Не была спокойна и Ли Лайфань. Да, под маской лекаря ей куда проще было быть самой собой. Так она меньше боялась осуждающих взглядов матушки Рахмана, и вовсе не страшилась пересудов двора. Ибо приглашенному лекарю и знахарю пристало многое из того, в чем отказано царедворцу.
Вот легли под ноги путников каменные плиты дворцовой лестницы, вот пахнуло прохладой из растворившихся дверей большого церемониального зала, вот поднялся в приветствии царь Сейфуллах…
«О повелитель правоверных, – небывалое волнение захлестывало разум Рахмана, – вразуми моего отца! Дай ему чуткое сердце и мудрый взгляд! Путь не гневается он на меня, столько лет проведшего вдалеке от этих стен!»
– Мальчик мой! Наконец ты дома! Как счастлив тот миг, когда я вновь обрел своего мудрейшего сына, Рахмана, столько лет искавшего сокровища знаний!
«Как ты постарел, отец! Какие страшные круги пролегли под глазами! Да будет проклято твое имя, бездушный Файзулла, во веки веков… Знал бы ты, что ты сделал с нашими прекрасными родителями!»
– Отец мой! Да хранит Аллах милосердный тебя тысячи и тысячи лет!

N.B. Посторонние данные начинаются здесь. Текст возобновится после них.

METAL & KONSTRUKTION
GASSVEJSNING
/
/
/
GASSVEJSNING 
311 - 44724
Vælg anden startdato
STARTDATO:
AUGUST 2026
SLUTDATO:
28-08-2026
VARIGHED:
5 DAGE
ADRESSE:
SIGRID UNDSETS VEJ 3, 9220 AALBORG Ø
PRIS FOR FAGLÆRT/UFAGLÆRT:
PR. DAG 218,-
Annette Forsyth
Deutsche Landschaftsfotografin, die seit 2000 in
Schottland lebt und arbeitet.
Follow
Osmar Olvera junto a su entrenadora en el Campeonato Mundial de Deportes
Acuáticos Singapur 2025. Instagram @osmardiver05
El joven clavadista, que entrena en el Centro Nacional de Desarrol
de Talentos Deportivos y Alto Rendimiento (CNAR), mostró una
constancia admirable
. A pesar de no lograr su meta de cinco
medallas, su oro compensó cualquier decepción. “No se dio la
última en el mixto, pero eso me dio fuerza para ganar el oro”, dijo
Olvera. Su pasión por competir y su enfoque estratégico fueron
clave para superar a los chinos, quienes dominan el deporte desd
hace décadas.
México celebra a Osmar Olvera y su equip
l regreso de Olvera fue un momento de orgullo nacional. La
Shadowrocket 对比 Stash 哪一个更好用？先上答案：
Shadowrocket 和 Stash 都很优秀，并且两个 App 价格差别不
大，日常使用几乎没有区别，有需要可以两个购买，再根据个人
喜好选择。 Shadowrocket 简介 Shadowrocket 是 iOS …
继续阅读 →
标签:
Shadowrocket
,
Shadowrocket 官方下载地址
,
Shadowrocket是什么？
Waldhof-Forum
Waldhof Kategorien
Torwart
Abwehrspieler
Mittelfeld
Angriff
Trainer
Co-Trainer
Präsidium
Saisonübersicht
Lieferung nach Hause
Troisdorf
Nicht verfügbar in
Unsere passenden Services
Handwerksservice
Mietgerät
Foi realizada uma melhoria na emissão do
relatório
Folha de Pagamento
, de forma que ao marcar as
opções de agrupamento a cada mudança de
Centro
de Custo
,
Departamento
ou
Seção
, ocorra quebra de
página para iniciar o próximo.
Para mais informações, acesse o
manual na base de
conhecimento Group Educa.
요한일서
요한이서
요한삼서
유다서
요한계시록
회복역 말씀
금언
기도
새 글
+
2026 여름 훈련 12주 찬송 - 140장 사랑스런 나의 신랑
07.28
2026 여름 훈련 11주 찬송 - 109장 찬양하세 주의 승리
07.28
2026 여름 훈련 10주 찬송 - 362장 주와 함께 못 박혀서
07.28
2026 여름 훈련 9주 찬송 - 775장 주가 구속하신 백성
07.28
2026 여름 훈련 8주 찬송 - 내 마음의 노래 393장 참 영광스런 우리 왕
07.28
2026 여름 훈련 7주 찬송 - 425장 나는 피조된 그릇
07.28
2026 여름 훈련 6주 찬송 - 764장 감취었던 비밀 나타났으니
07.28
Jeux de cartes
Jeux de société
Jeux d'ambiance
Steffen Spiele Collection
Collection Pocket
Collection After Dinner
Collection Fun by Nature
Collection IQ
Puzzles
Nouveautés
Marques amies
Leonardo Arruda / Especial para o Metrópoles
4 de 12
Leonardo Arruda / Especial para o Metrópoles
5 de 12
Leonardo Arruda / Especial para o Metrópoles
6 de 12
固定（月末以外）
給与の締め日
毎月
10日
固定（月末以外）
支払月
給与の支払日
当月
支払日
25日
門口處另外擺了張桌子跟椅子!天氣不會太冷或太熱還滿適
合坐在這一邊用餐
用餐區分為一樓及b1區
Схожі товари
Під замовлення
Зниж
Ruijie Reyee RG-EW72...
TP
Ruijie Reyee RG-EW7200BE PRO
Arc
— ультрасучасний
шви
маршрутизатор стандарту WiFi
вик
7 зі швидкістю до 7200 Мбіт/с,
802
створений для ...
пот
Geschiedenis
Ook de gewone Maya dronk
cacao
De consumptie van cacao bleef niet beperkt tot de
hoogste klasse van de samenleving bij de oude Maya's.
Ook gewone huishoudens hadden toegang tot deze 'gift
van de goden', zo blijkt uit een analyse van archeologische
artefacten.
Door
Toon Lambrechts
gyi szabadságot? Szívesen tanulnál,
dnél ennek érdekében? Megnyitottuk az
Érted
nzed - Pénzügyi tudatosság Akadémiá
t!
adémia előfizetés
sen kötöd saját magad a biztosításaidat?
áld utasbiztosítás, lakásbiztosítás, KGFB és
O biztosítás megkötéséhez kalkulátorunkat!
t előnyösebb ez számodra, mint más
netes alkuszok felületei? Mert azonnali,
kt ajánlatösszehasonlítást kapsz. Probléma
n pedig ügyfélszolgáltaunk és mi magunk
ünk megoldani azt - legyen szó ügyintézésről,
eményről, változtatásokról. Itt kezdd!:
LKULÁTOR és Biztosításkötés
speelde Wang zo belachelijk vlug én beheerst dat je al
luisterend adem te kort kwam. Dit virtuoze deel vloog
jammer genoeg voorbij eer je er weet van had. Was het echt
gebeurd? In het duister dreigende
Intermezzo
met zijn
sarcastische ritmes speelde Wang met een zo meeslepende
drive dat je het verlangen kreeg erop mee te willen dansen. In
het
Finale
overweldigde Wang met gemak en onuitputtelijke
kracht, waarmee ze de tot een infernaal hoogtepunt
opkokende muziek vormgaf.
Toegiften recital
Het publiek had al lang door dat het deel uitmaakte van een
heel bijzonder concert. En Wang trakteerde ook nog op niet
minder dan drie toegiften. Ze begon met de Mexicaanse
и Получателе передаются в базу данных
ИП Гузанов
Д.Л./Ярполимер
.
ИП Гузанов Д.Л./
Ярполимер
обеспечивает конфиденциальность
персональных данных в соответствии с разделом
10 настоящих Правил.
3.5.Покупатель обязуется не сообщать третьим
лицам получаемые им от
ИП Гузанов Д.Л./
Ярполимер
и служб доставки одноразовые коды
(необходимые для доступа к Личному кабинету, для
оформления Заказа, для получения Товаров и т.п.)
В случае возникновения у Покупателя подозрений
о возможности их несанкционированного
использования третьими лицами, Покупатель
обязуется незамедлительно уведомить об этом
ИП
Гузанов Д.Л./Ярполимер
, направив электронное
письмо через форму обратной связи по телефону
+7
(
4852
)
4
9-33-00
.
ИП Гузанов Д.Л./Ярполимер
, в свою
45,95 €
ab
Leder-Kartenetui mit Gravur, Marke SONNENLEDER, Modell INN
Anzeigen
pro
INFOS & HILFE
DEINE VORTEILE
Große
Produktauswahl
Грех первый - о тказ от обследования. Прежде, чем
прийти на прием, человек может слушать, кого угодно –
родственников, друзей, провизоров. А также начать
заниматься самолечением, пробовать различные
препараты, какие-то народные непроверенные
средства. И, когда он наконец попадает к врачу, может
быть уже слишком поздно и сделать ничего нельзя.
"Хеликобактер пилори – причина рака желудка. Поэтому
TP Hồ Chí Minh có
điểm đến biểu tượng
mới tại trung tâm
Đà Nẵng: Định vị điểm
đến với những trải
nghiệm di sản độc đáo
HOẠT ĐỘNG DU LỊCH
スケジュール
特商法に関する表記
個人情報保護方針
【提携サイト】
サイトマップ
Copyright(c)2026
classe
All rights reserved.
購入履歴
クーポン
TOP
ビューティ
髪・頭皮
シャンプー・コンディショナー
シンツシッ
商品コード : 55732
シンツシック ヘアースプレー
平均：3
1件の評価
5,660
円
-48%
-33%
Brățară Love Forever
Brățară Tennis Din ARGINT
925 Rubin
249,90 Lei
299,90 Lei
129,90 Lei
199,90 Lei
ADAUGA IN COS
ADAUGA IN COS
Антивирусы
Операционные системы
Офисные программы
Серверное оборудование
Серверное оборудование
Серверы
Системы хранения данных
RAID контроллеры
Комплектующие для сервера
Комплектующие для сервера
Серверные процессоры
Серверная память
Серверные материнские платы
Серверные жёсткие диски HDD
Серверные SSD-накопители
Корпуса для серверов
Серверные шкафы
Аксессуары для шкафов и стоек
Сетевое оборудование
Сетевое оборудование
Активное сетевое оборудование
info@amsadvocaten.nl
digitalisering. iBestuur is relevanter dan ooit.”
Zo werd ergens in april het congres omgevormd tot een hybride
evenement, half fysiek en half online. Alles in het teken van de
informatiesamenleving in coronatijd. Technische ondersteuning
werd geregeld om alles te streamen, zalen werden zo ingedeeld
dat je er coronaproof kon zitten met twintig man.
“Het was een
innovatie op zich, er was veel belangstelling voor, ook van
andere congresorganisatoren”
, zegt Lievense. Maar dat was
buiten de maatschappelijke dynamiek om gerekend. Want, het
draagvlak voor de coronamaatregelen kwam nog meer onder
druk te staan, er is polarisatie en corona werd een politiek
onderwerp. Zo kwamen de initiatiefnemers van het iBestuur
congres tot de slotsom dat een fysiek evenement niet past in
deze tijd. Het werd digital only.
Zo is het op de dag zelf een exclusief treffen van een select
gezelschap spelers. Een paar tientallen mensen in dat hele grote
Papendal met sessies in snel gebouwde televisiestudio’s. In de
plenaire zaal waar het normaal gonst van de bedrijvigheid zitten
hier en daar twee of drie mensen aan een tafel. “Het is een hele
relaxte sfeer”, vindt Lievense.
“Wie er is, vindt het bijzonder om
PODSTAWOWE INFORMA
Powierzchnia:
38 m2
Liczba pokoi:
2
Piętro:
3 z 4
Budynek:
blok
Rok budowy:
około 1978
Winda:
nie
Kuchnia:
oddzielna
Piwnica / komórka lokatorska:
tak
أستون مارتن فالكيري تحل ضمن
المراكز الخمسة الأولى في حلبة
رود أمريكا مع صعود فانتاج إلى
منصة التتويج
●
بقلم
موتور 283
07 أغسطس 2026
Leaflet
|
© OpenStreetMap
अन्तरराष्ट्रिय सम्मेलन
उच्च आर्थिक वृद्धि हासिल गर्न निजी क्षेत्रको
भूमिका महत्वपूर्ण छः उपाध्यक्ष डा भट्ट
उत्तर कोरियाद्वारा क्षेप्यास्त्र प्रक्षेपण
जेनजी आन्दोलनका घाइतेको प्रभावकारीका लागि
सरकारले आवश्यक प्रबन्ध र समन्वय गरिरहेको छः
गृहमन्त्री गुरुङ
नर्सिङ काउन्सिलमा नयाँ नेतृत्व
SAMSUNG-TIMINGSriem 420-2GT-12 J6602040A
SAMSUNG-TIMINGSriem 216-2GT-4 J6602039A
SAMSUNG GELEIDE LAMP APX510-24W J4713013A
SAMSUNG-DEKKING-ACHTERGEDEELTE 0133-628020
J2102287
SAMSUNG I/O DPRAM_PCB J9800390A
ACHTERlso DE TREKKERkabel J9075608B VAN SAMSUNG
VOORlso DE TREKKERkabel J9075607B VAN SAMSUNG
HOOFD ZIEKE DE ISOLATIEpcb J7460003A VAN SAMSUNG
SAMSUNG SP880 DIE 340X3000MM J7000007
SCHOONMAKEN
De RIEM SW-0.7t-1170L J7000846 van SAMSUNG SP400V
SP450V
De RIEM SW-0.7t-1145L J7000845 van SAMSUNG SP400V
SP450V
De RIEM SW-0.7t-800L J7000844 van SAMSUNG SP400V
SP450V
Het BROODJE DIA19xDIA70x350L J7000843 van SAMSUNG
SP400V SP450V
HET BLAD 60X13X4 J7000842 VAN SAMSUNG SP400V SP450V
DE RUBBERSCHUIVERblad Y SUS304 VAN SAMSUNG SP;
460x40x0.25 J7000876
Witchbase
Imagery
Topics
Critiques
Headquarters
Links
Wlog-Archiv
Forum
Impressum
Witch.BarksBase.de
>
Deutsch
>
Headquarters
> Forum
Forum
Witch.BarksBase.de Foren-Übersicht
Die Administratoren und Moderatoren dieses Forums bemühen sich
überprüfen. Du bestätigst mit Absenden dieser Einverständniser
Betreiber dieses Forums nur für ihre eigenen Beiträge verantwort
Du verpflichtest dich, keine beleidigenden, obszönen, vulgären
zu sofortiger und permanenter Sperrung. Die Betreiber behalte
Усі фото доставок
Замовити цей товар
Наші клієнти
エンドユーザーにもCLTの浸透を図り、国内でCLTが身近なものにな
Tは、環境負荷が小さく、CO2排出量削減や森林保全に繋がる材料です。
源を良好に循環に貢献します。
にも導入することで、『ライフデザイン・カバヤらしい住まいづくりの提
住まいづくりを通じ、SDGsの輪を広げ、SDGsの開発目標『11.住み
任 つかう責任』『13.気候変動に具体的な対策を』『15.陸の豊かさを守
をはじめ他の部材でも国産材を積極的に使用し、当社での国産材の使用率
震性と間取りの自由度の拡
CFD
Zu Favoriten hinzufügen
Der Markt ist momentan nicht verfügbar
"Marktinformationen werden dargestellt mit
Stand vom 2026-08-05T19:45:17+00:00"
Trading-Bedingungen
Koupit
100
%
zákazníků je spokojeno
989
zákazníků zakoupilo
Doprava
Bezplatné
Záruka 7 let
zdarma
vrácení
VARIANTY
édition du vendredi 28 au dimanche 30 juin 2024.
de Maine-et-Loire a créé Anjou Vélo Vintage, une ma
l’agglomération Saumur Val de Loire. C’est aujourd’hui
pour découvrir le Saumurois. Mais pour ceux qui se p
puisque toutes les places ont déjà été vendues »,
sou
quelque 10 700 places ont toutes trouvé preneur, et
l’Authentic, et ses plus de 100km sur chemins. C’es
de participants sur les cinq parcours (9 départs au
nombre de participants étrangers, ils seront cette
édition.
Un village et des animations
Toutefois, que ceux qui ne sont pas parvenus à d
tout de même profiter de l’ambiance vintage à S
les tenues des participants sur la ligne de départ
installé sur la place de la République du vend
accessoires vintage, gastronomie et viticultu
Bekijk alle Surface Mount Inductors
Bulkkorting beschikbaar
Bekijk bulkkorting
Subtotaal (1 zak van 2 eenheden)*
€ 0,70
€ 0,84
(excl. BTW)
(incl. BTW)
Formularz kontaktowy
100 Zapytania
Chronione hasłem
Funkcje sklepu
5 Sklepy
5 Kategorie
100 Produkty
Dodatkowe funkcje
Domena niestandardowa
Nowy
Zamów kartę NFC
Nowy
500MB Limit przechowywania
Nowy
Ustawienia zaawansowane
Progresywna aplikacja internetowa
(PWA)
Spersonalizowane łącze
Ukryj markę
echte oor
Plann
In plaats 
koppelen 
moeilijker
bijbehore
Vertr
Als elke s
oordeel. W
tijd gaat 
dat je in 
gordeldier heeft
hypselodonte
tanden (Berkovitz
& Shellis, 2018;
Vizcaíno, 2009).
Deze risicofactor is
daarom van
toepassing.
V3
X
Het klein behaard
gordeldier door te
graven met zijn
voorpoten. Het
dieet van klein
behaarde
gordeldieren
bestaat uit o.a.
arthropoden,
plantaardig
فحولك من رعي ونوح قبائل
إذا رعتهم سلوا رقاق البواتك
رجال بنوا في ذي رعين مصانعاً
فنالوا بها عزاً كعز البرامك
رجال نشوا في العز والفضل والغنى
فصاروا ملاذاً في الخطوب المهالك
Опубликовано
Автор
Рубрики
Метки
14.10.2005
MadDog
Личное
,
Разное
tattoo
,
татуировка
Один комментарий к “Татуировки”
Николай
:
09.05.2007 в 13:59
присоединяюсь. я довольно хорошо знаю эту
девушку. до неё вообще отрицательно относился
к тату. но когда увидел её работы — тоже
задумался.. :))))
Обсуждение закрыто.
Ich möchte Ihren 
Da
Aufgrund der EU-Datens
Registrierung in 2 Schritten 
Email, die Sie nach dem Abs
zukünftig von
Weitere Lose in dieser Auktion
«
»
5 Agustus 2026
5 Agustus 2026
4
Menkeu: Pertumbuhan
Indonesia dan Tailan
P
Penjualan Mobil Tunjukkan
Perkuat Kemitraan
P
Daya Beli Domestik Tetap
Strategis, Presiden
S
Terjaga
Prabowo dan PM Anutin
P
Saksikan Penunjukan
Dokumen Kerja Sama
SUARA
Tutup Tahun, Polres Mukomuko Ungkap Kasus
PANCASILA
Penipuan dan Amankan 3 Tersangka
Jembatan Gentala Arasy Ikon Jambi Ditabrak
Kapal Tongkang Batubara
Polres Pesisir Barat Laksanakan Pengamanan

– О нет, теперь тысячи лет мне не нужны! Ибо мой сын со мной и, значит, я могу спокойно передать бразды правления.
Царь взглянул через плечо сына и спросил:
– А кто эта прекрасная девушка, что стоит сейчас вон там, у колонны? Ее лицо открыто, а черты говорят о том, что она родилась вдалеке от здешних мест.
Макама двадцать шестая
Рахман обернулся и проследил за взглядом отца. Прекрасная Ли стояла, гордо выпрямившись, и лицо ее, полное спокойствия и достоинства, показалось сейчас царевичу прекраснейшим из всех созданий природы.
– Это достойная Ли Лайфань! – ответил юноша на вопрос отца. – Она ученица великого знахаря и мудреца Чжан Каня, что даровал снадобье мудрейшему магарадже Райпура! Она согласилась сопровождать меня в этом, надеюсь, последнем моем странствии, дабы пользовать матушку и тебя, о мой добрый отец, зная, сколь силен удар, нанесенный смертью моего старшего брата. Позволю, о царь, высказать себе смелую мысль: никто в целом свете не сможет лучше излечить душу нашей матушки от боли, что терзает ее в последнее время.
Что-то в голосе Рахмана заставило царя пристально взглянуть в глаза сыну. Но это длилось лишь мгновение. И вот уже царь (о неслыханная честь!) покинул трон, спустился с помоста и прошел через весь зал к колонне, у которой стояла, не дыша, прекрасная гостья.
– Да будет счастлив каждый твой день, о прекрасная дева! Благодарю тебя за то, что ты снизошла до просьбы моего сына!
– Здравствуй тысячу лет, о великий царь! – Лишь Рахману дано было расслышать в голосе прекрасной Ли нешуточное волнение. – Следует благодарить лишь царевича Рахмана, ибо он добрый и заботливый сын. И, да простятся эти слова мне, чужестранке, я вижу, что забота его была не напрасной! Вижу, что тяжесть утраты, сколь достойно бы вы ее не несли, столь велика, что, увы, мне понадобятся все мои усилия.
Царь еще раз пристально взглянул на сына, потом перевел глаза на Ли Лайфань. Что бы он там ни увидел, какие бы выводы ни сделал, но вслух проговорил лишь одно:
– Надеюсь, что тебя, о мудрый юный лекарь, гостеприимно примут на женской половине моего дома.
Ли с достоинством поклонилась. Царь повернулся к придворным, что статуями застыли вдоль стен:
– Слушайте же мое повеление! С этой минуты каждое желание нового лекаря царицы исполнять мгновенно! Каждое ее повеление считать повелением моим!